| Text provided |
The Filter Bubble: How the Personalized Web Is Changing What We Read and How We Think by Eli Pariser
Eli Pariser’s ‘The Filter Bubble’ traces the beginnings of the “personalized web”, brought on in large part by Google algorithms.
This personalized web crafts the way we interact with a vast amount of the media that we consume. In shaping our news results, individual websites are increasingly dictating what news we say…and what news we don’t.
The kicker: we may not even realize that the vast majority of our news is tailored specifically to us. Are you aware of which stories fall within your filter bubble, and which don’t?
Why Learn History (When It’s Already on Your Phone) by Sam Wineburg
It’s a good question: why take the time and effort to learn history when everything you could possibly want to look up a few taps away, on your phone?
Sam Wineburg’s ‘Why Learn History’ is about much more than this simple (yet important) question. It’s about the importance of teaching people how to compare the vast, often misleading landscape of digital information against a reliable information base.
And, more importantly, how to think critically about the media they consume.

| Data extracts |

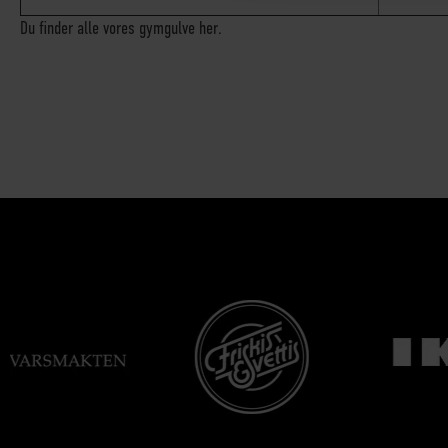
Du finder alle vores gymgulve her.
--
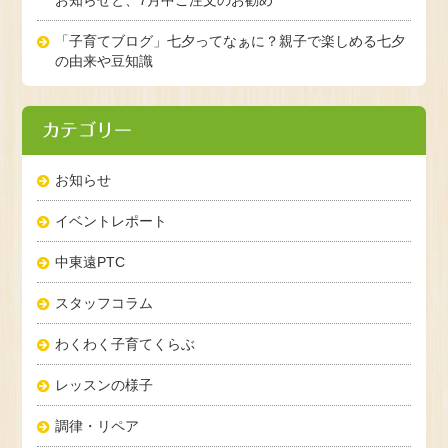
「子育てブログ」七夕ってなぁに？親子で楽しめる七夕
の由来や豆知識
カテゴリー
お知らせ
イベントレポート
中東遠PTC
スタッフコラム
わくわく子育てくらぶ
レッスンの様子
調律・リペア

| Assignment |
Reproduce the two book descriptions in full, word for word. The data come from a separate source.

| Result of the task |
The Filter Bubble: How the Personalized Web Is Changing What We Read and How We Think by Eli Pariser
Eli Pariser’s ‘The Filter Bubble’ traces the beginnings of the “personalized web”, brought on in large part by Google algorithms.
This personalized web crafts the way we interact with a vast amount of the media that we consume. In shaping our news results, individual websites are increasingly dictating what news we say…and what news we don’t.
The kicker: we may not even realize that the vast majority of our news is tailored specifically to us. Are you aware of which stories fall within your filter bubble, and which don’t?
Why Learn History (When It’s Already on Your Phone) by Sam Wineburg
It’s a good question: why take the time and effort to learn history when everything you could possibly want to look up a few taps away, on your phone?
Sam Wineburg’s ‘Why Learn History’ is about much more than this simple (yet important) question. It’s about the importance of teaching people how to compare the vast, often misleading landscape of digital information against a reliable information base.
And, more importantly, how to think critically about the media they consume.